Additionally, it is starting to become common that individuals are making their dogs into imposters service animals. Which according to “Four-legged Imposters Give Service Dog Owner a Pause” by Lisa Napoli a fake service dog is easily recognized because of two basic facts. One that service dogs are highly trained individuals that are specifically trained to do certain activities for the owner. Second, their behavior – most imposters act wild and vicious.

Others want the rules to stay the same because they believe one should not have to justify why they have a service dog. Some feel uncomfortable sharing why they have a service dog because they feel they may be judged for disclaiming having a disability or illness.

“No one should need to justify their service dog,” said Doran Pedahzur, a Junior at the Ann Richards School.

Imposters are why Guerra decided to create a bill to help regulate service dogs. There are two main reasons why regulations on service animals will help those that actually need them. One reason is that these imposters are giving service dogs a bad name, according to the article by Napoli.

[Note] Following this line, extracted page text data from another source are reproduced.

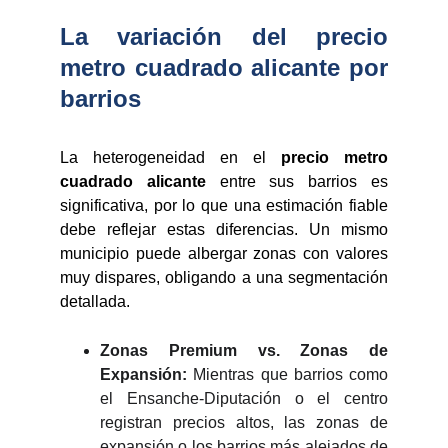
La variación del precio
metro cuadrado alicante por
barrios
La heterogeneidad en el
precio metro
cuadrado alicante
entre sus barrios es
significativa, por lo que una estimación fiable
debe reflejar estas diferencias. Un mismo
municipio puede albergar zonas con valores
muy dispares, obligando a una segmentación
detallada.
Zonas Premium vs. Zonas de
Expansión:
Mientras que barrios como
el Ensanche-Diputación o el centro
registran precios altos, las zonas de
expansión o los barrios más alejados de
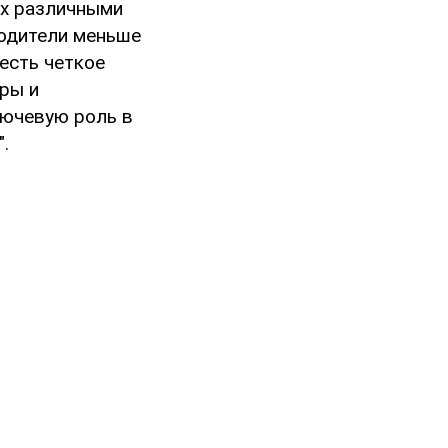
ых различными
водители меньше
есть четкое
ры и
лючевую роль в
.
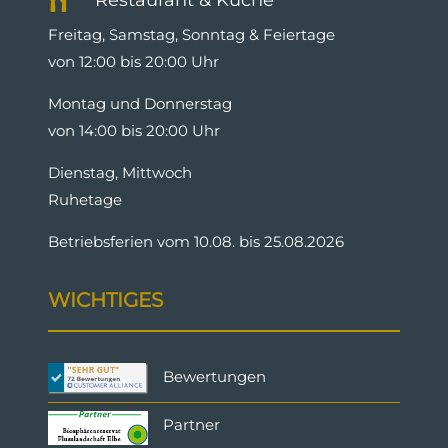

Freitag, Samstag, Sonntag & Feiertage
von 12:00 bis 20:00 Uhr
Montag und Donnerstag
von 14:00 bis 20:00 Uhr
Dienstag, Mittwoch
Ruhetage
Betriebsferien vom 10.08. bis 25.08.2026
WICHTIGES
Bewertungen
Partner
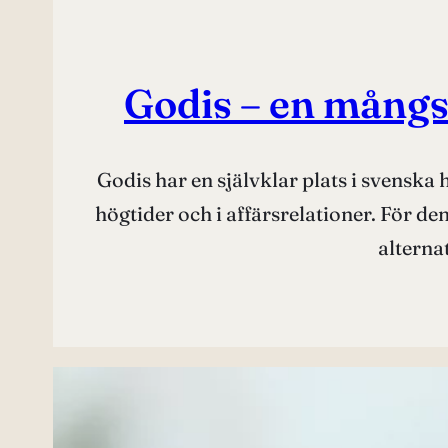
Godis – en mångsi
Godis har en självklar plats i svenska
högtider och i affärsrelationer. För de
alterna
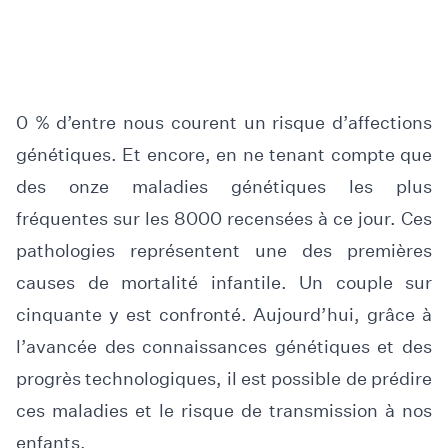
0 % d’entre nous courent un risque d’affections
génétiques. Et encore, en ne tenant compte que
des onze maladies génétiques les plus
fréquentes sur les 8000 recensées à ce jour. Ces
pathologies représentent une des premières
causes de mortalité infantile. Un couple sur
cinquante y est confronté. Aujourd’hui, grâce à
l’avancée des connaissances génétiques et des
progrès technologiques, il est possible de prédire
ces maladies et le risque de transmission à nos
enfants.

The second reason is that these imposters are not trained to control their aggressive actions when around others.

For example in the article “These 19 states are cracking down on fake service dogs” by Michael Ollove, wrote about an experience that Chris Slavin, a handler of service animal had gone through. She was in an elevator when a lady walked in with her teacup poodle in her purse. The doors had closed when the poodle saw Slavin’s service dog, Earle and then the poodle jumped at Earle biting his snout. Making Earle bleed on to the floor and the woman lied saying that the poodle was her service dog, but soon after she admitted she just wanted to bring her into the building.

Although Guerra’s plan is to incorporate a patch to help regulate service animals, as the committee discussed the problems they brought up one fact. The badges can be copied and sold to those same imposters.